# Which brush cutter would you keep??? Stihl FS 80AV or FS 76???



## Colty Bolty (Jun 10, 2020)

Hello. Looking for your opinions. I have both an older FS 80av and a FS 76. I got them both working well it seems. My question is which one do I keep and which one do I sell. I want to keep one to put carbide blade on and cut through brush at the cabin. Most of the brush is 1"-2" thick. Both have handlebars ... All comments are appreciated.


----------



## Colty Bolty (Jun 10, 2020)

80


----------



## mexicanyella (Jun 11, 2020)

I’ve never used either of those models, but the FS76 looks to be from the same “era lineup” as the FS72 trimmer we bought new in 1992. The FS72 has been running the same fuel lines and carb diaphragms that whole time, with about a zillion hours on it. Only this year did it show signs of needing a carb kit. 

We did munch one lower gearbox (found a used take-off replacement) and I had the muffler off once—once!—for
cleaning and it wasn’t bad.

It has run a variety of two-stroke oils mixed at 32:1 throughout its life, and been used pretty hard. It has been a very reliable tool. I expect it will continue to be with a carb kit and new fuel lines this year. 

I would talk with a Stihl dealer about parts availability before you make a decision . Also, why not keep both? You might need a backup if one is down for repairs. Or you might have a buddy help out sometime and a second machine could be useful.


----------



## Colty Bolty (Jun 17, 2020)

That's for the input. Anyone else?


----------



## Be Stihl (Jun 20, 2020)

I own the 86, which I believe is a big brother to the 80. I personally like the all metal construction, very solid and rebuildable but that’s just me. No primer bulb no problem. 


Sent from my iPhone using Tapatalk


----------



## Colty Bolty (Jun 20, 2020)

Be Stihl said:


> I own the 86, which I believe is a big brother to the 80. I personally like the all metal construction, very solid and rebuildable but that’s just me.
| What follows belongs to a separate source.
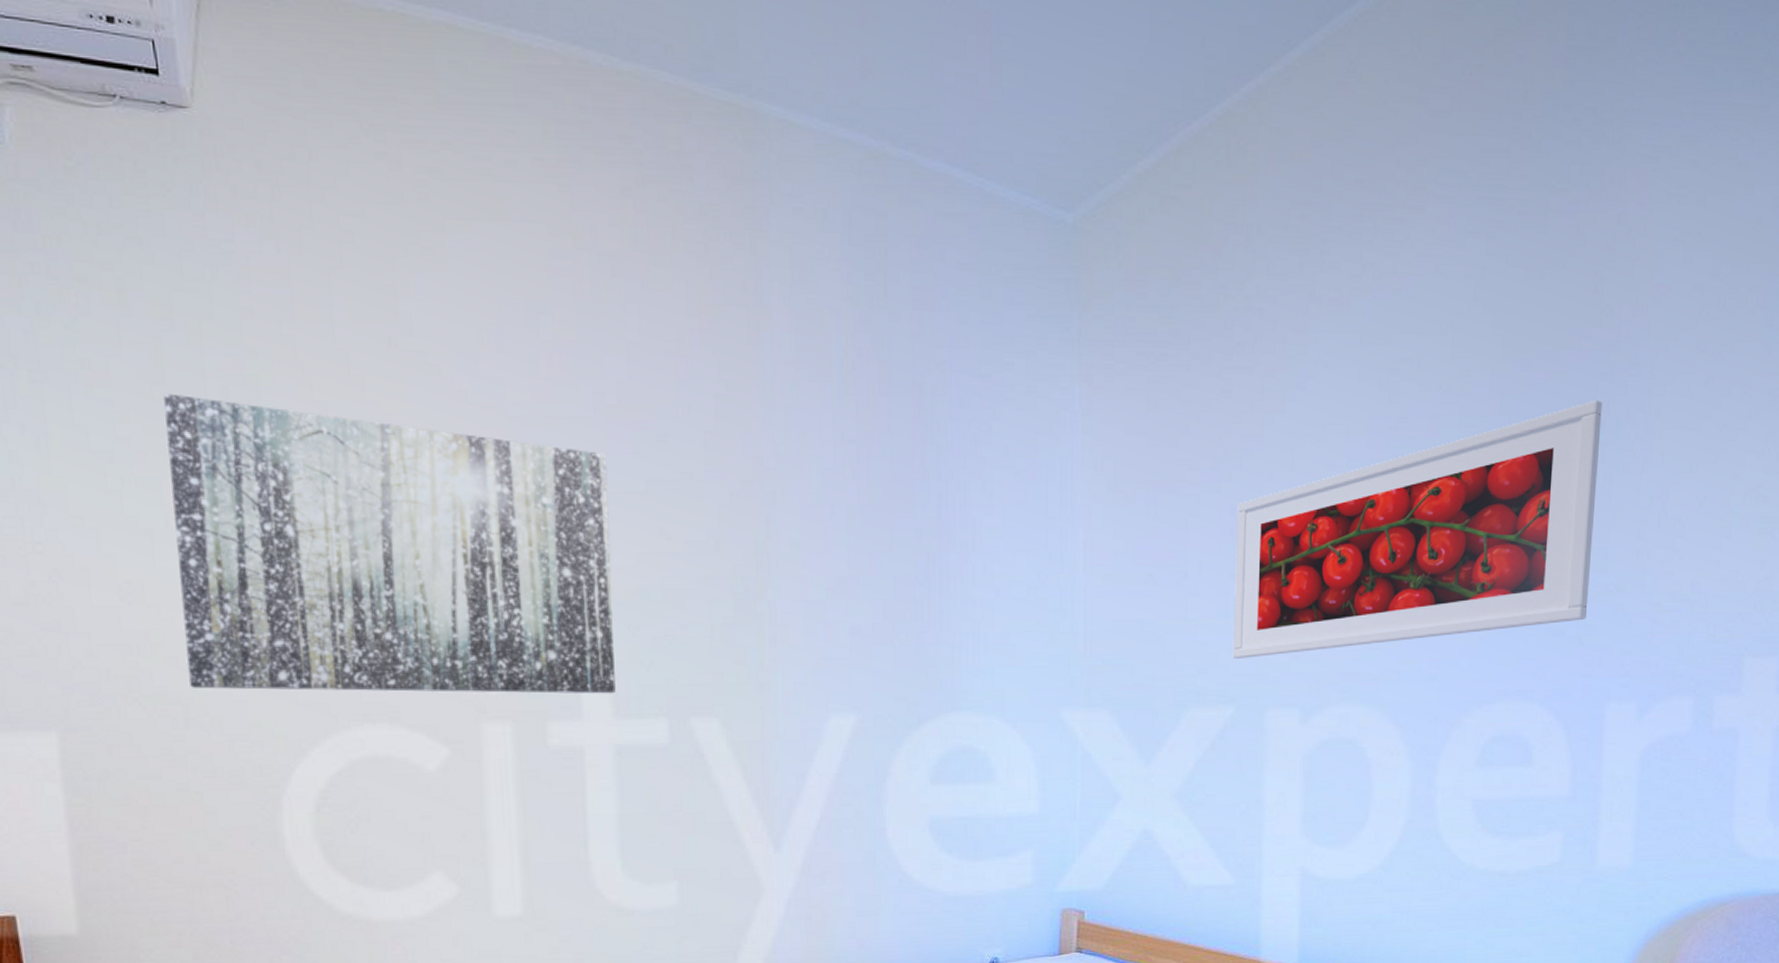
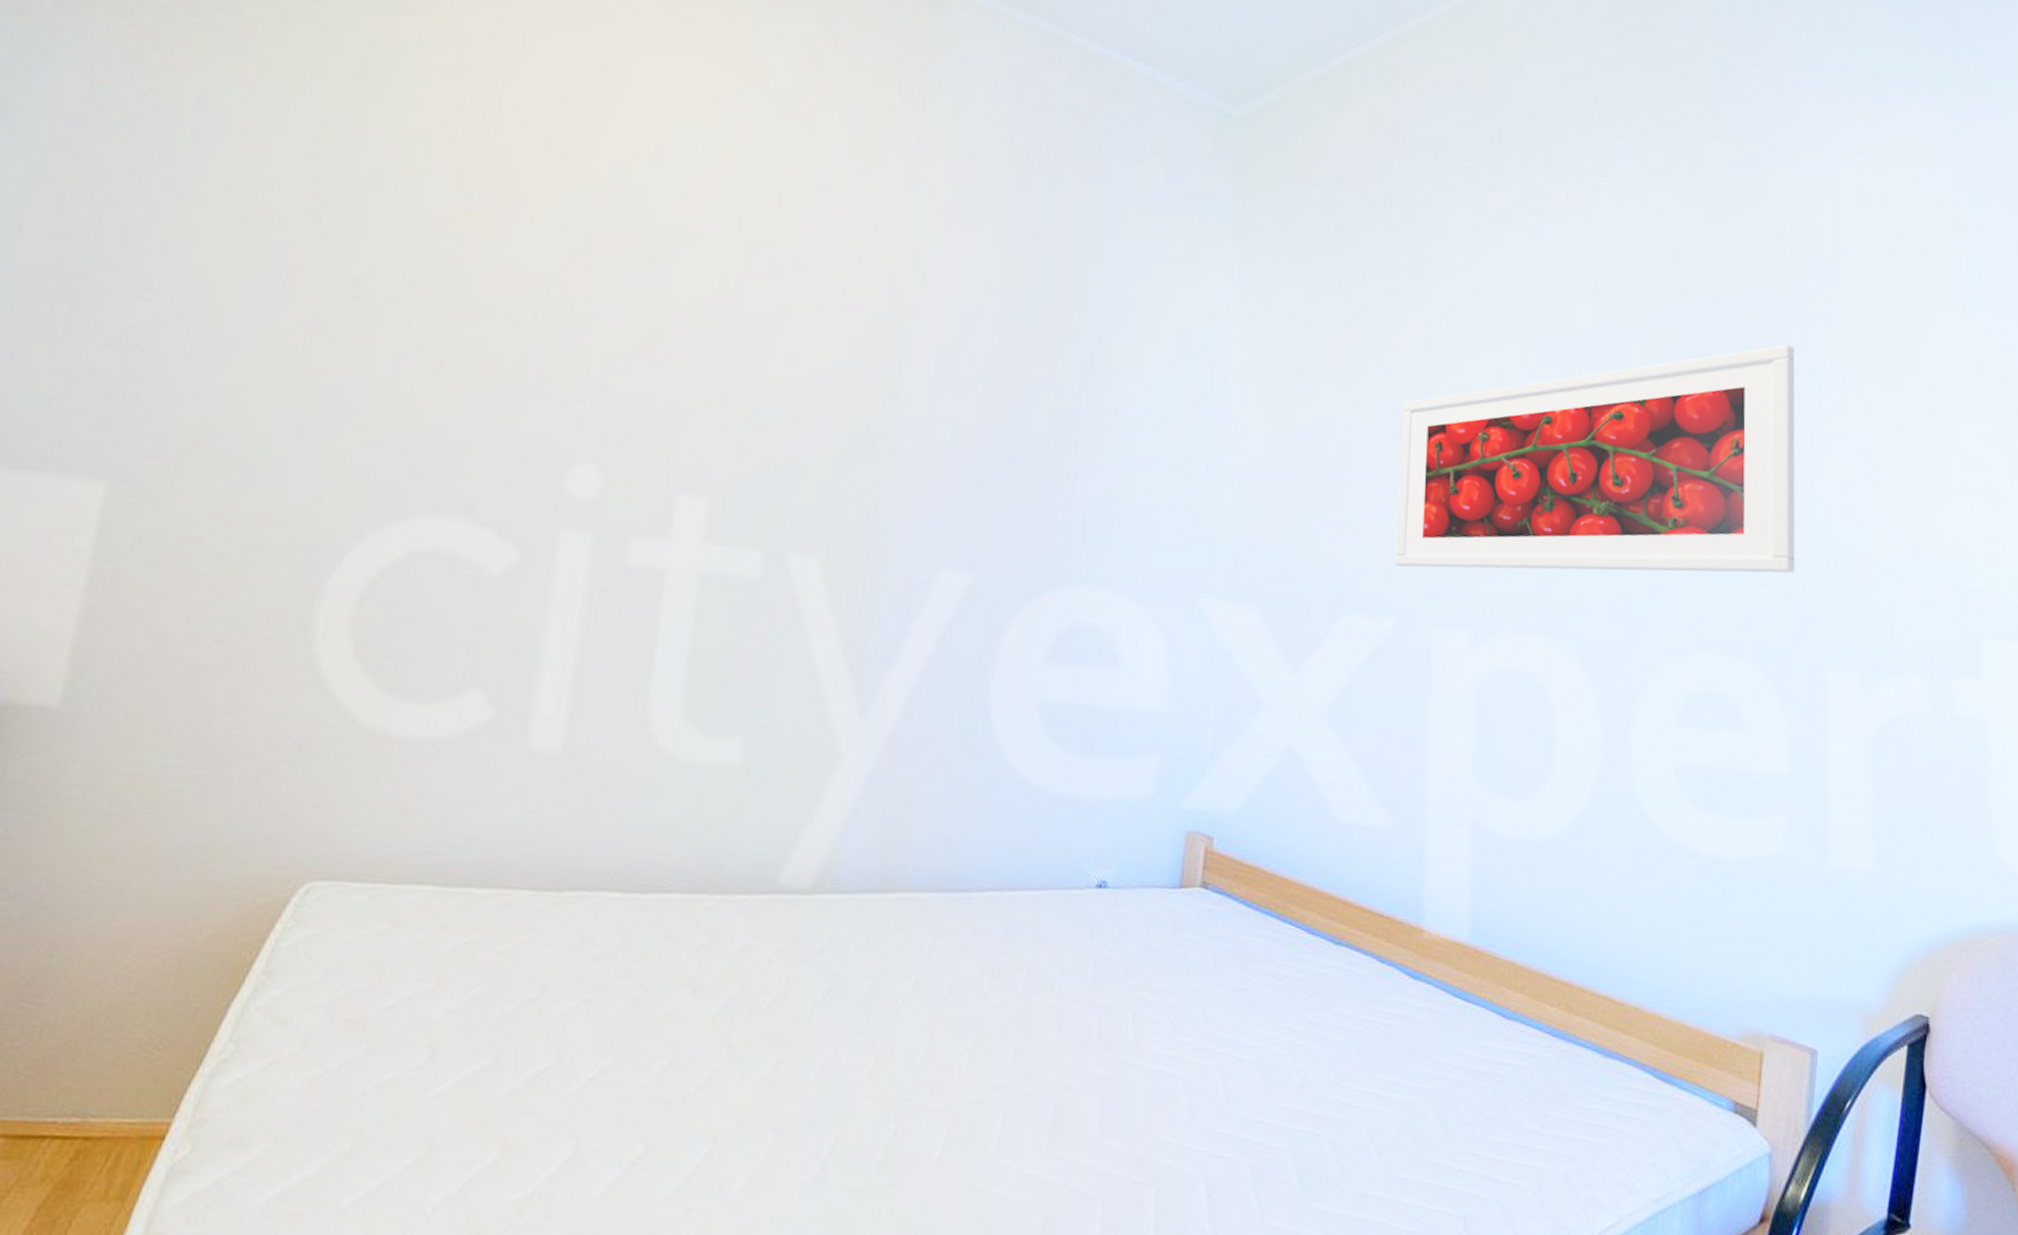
wall art: present [163,393,616,694] -> none [261,166,744,517]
No primer bulb no problem.
> 
> 
> Sent from my iPhone using Tapatalk


The only issue with my 80 is parts availability... Not sure if that could become an issue. My 80 has a primer bulb and a wired valve on the bottom. Have to press the button for it to prime.. not sure what that's all about. I do love the old school look and the metal construction


----------



## Colty Bolty (Jun 20, 2020)

Be Stihl said:


> I own the 86, which I believe is a big brother to the 80. I personally like the all metal construction, very solid and rebuildable but that’s just me. No primer bulb no problem.
> 
> 
> Sent from my iPhone using Tapatalk


What size blade do you use?


----------